Tuesday, July 14, 2009

Poor Me

At swim class today, I told Miss Taylor that I had reminded Indy not to let go of the wall if Miss Taylor wasn't holding her. I said this because I wanted to remind Miss Taylor that Indy is prone to letting go of the wall when Miss Taylor isn't holding her.

While Ayla did the best damn backfloat that has ever been done in the history of any Starfish level swimmer at Eisenhower Park, and heck, for all we know, at any swimming pool across the entire country, Indy hung onto the wall.

Then Indy climbed out. She told Miss Taylor, "I have to go see my mom! Oh. Mom's gone." (Mom wasn't gone, but was sitting outside the fence as the instructors requested) And she climbed back in.

While another child was doing a backfloat that was sadly far inferior to Ayla's-- hopefully he will not feel too bad about when he wakes up from nap and realizes that his good backfloat was all a dream and in reality, Ayla had him trumped for sure--Indy climbed out again. Then she did a stance that is meant to communicate alpha-ness to the swim park wildlife. She bends forward at the waist and pulls both her arms back in the air. She looks as if she's about to jump, but she's not. What she really looks like is an NFL coach screaming at a ref who has just made a bad call and lost them the game. Then she shakes her head back and forth as she talks. She wasn't screaming at any child, just sort of hulking over and jabbering at all of them, but it was most definitely meant to show dominance.

I am beginning to see that Indiana might be a problem.

Then it was Indy's turn to backfloat. Indy doesn't perform on request. She would like you to know that she is not your little cymbal-armed monkey with a coin box, thank you very much. After a moment of hanging on to Miss Taylor's shoulders, Indy came to her own conclusion. She would do a backfloat, but only because she wanted to, not because Miss Taylor asked her to. You got that, Miss Taylor?

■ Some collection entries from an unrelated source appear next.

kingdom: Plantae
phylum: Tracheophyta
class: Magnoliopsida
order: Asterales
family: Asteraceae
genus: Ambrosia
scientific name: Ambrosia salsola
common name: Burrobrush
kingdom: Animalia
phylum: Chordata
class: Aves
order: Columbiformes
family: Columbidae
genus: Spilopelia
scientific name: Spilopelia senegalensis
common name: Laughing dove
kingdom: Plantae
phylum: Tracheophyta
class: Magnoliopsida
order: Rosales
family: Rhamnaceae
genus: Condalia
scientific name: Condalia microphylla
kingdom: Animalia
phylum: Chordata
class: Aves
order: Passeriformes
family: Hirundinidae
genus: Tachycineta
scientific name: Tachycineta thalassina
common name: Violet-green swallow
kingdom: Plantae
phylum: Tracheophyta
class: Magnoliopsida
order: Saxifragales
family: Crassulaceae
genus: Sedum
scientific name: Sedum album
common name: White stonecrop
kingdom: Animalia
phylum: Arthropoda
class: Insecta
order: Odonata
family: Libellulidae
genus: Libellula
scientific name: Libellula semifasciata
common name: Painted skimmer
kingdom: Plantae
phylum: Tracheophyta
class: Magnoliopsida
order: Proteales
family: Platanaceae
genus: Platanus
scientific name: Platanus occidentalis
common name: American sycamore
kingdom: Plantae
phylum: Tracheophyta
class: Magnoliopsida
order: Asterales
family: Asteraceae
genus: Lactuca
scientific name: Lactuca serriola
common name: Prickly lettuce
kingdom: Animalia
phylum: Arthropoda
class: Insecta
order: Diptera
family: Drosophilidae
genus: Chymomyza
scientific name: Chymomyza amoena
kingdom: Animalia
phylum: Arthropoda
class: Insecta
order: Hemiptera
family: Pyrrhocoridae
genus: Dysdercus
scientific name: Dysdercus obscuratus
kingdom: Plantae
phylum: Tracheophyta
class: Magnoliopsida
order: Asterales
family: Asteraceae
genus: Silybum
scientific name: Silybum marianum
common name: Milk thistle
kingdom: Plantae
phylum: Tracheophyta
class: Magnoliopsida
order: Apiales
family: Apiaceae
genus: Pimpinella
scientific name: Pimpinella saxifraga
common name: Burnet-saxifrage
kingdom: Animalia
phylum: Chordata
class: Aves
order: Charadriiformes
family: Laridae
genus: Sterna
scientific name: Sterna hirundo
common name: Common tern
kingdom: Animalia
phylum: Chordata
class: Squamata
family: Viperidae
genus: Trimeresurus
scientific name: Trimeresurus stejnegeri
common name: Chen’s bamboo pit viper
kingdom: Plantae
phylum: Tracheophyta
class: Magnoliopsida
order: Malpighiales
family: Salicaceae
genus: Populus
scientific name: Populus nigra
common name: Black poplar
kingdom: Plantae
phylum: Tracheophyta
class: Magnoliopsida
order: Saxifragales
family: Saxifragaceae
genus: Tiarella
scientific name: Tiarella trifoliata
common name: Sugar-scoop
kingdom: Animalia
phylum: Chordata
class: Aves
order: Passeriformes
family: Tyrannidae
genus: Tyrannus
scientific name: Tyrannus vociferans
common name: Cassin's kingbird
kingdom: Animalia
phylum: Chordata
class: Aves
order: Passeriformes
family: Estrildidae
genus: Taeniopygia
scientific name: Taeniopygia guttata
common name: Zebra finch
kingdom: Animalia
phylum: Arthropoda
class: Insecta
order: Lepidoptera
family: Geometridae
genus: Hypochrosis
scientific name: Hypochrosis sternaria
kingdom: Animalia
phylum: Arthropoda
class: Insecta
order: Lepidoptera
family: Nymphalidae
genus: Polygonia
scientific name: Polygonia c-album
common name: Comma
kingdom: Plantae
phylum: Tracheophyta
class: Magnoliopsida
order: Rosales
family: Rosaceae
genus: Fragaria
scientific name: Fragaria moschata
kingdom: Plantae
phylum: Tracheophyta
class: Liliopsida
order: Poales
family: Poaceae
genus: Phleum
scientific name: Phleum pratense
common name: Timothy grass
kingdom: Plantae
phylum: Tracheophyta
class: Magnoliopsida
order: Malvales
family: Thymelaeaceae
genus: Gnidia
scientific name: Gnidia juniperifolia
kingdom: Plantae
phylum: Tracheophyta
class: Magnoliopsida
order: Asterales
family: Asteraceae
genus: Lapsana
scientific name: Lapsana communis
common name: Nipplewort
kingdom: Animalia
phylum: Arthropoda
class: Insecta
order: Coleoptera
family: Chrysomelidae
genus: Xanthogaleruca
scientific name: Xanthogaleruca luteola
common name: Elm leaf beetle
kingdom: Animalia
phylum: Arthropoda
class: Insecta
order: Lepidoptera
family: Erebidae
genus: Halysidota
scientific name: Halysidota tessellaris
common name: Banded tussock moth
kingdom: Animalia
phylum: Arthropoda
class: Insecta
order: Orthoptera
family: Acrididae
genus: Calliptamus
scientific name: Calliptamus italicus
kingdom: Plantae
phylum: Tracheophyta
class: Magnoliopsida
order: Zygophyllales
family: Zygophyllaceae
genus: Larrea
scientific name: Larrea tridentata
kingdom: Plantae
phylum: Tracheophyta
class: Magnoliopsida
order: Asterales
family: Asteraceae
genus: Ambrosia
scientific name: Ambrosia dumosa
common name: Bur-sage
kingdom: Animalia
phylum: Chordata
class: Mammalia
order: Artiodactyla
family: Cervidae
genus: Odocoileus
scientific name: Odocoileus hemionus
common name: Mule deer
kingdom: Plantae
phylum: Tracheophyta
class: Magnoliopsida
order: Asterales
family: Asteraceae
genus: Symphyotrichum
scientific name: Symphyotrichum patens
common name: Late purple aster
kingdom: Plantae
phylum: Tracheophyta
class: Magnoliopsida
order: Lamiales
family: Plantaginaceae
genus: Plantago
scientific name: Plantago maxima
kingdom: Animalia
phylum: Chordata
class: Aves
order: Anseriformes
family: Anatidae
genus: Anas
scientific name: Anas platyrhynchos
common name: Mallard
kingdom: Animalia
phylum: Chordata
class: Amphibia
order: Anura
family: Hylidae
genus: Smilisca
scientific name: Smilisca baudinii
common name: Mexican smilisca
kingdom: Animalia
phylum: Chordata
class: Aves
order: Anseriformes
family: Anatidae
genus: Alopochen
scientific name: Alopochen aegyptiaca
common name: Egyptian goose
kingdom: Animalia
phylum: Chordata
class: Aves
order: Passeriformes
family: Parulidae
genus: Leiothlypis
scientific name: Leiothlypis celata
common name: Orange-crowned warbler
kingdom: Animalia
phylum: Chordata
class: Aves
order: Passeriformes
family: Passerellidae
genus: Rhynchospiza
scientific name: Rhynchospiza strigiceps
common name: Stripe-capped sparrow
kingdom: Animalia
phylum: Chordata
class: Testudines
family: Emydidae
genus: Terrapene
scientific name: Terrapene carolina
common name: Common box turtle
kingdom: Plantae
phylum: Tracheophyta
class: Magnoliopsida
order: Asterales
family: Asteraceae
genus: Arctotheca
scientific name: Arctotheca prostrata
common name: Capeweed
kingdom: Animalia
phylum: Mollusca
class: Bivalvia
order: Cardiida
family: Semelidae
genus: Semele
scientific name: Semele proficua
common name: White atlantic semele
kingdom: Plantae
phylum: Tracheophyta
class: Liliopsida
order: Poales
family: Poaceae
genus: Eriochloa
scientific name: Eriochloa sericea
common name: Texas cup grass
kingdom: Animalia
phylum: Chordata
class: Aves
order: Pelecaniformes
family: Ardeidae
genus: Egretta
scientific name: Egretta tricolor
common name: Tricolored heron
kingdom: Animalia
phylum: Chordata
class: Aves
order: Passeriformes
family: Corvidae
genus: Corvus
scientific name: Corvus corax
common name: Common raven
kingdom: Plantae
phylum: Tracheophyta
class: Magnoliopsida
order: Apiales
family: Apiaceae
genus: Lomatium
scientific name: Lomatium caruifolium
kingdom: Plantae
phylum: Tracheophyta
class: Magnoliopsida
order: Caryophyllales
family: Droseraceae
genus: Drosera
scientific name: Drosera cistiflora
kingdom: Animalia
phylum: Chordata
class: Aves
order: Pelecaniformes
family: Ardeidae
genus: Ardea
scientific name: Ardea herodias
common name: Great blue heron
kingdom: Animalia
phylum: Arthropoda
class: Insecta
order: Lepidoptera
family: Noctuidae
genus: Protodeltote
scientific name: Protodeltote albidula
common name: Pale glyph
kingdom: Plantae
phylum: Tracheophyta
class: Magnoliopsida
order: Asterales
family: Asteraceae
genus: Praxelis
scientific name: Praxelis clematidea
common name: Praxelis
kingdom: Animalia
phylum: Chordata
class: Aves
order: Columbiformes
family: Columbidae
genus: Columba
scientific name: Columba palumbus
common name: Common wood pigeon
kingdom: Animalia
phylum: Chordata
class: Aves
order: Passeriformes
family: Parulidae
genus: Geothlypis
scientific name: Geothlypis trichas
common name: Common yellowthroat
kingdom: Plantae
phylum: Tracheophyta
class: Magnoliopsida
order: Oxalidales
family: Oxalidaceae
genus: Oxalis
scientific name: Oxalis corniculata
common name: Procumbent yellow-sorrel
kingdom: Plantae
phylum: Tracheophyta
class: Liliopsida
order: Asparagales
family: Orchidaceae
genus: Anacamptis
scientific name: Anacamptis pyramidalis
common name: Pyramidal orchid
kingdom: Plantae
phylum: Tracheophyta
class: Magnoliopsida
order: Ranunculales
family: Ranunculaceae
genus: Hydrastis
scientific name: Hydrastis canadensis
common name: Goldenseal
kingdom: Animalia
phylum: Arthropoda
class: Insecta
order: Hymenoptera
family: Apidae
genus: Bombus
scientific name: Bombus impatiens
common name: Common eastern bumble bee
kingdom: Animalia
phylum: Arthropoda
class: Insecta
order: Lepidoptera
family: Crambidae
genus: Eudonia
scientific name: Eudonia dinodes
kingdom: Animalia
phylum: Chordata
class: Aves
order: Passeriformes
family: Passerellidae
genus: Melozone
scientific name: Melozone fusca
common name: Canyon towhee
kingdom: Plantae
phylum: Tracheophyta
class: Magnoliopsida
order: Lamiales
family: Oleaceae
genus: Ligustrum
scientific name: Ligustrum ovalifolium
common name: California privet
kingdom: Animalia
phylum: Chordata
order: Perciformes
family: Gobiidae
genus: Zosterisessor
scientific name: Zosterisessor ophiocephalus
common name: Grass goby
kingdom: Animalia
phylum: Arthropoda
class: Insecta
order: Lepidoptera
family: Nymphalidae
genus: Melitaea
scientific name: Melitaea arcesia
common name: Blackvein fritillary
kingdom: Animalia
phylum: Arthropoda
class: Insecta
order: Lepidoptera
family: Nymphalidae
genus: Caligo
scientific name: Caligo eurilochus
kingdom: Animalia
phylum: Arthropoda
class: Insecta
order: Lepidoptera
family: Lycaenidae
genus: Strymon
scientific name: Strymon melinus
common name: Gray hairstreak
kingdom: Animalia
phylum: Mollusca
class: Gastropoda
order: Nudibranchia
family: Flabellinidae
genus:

At this point Ayla, from amidst a crowd of kids, began chanting "In-dy! In-dy! In-dy!" and mom shed a tear and stored this memory away to use the next time Ayla screams that Indy can't play with her anymore and Indy screams back "Poo poo YOU, AI-YA!!".

Indy backfloated for about five seconds before shooting her butt down and her chin up into the V-position. "Why'd you stop?", bemoaned Miss Taylor. "You were doing so well!"

Poor Miss Taylor. She has not mothered Indy for the last three years, else she would know the answer to that question. Indy does as Indy wants. If you think this is due to a lack of discipline, I invite you to come and witness Mr. Vesuvius and I trying to discipline Indy. It's like trying to stop a volcano from errupting. The volcano will errupt, no matter how many times you put it in time out or take away it's toys and treats or put it to bed early or tell it "NO NO NAUGHTY VOLCANO!!". It sees what you're trying to do and all, but it doesn't really care, it has hot lava to spew, thank you.

I do not have dominion over Indy anymore than I have dominion over the real Vesuvius.

After swim class, we went to the park. Yesterday Ayla and Indy found a third little girl to play with. For awhile they ran around in the grass and it was amazing to watch. Ayla and Indy shifted in precise alignment with each other without warning or words. They were like a flock of birds. They held their arms outspread and swooped and dived in perfect union. Like they had rehearsed this already, like some olympic choreographer had taught them ahead of time. But of course, they hadn't. They just moved together, intuitively, as one.

Today things did not go so well. Ayla wanted to play with a pair of older girls. One of them was that type. You know the type. I knew it the minute she condescended to ask Ayla how old she was. "I'm nine," she announced, as if she were announcing that her saliva was made of gold and she was going to single-handedly end world poverty. The two older girls spent a few minutes leading eachother from swing to slide, holding hands and ignoring Ayla.

Ayla, disappointed, wandered over to me.

"Mom," she said. "I can't play with them because they're stuck together."

She really did say that.

For a moment she looked so sad that I opened my big, recession-aching mouth and told her we'd go to McDonalds.

Which will probably be a better lunch then they had today, as I once again proved myself a total failure as a mother, ran out of jelly, and fed them peanut butter and Hersey syrup sandwiches.

But they were good.

(P.S. We found a bike for Ayla! Also, I did in fact take pictures this morning, but now I have lost the cord to upload them to my computer so you'll have to wait. Sorry.)